Но ничего этого он сказать Маше не мог. Не имел права. Даже не оттого, что нарушил бы обещания, которые давал Лиде. Просто не понимал, важен ли Маше он сам или просто ей нужен собеседник, которому, не боясь огласки, можно все рассказать. Он же хотел быть только другом, дядей Костей. И нельзя спугнуть ее дружеского доверия.
– Маша… Кроме банальностей, я тебе ничего скажу. Всегда хочется, чтобы любовь не причинила боли. Но даже боль – это тоже нормально. И ошибки – нормально. Это взросление. Пусть все идет, как идет. Может, это и правда любовь, которую ты ждешь? Тогда тебе повезло. А может, и нет, и это тоже не трагедия. Вот все, что могу сказать. Ну и… очень хочу, чтоб все у тебя склеилось.
– Я же говорила, что вы нормальный, – все с той же хитрой, заговорщической улыбкой произнесла Маша. – Вы же поняли, что для меня еще было важно вам про деньги все объяснить. Ну чтобы вы потом, если что, не подумали…
– Я ничего и не подумаю. Если у тебя все сложится, до последней копейки все вычту.
Александров отважился потрепать Машу по макушке, бросил на стол деньги и вышел на улицу.
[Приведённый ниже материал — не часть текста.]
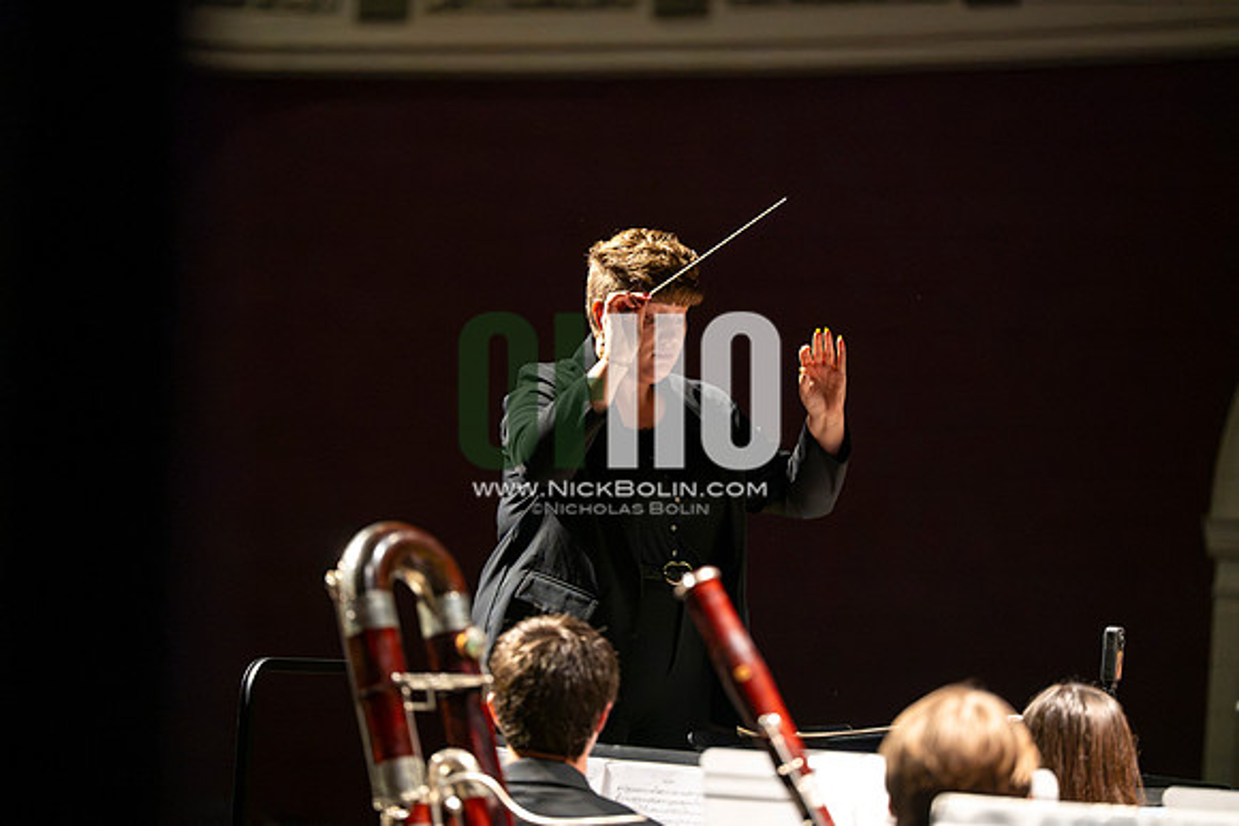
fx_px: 5680
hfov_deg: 12.4
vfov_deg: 8.3
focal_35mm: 165
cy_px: 413
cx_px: 620
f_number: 2.8
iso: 6400
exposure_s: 1/640
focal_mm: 165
Он отсутствовал всего три дня, а за это время произошло несчастье. На той самой шоссейке в Архангельской области грузовик врезался в кортеж двух машин. В одной ехал Володя, начальник безопасности холдинга, в другой – его охрана. Два охранника бросились к головной машине, шеф был в порядке, а водитель уже мертв. Еще трое ринулись к грузовику, но тут подлетели пять новых машин, взяв их в кольцо. Володя кричал: «Не применяйте оружие!». Володины молодцы в шапочках вступили в рукопашную, но нападавших было раза в четыре больше. Володю скрутили и потащили в лес. Охрана открыла-таки стрельбу, но в сумерках боялась попасть в шефа. Нападавшие, отметелив охрану, смылись.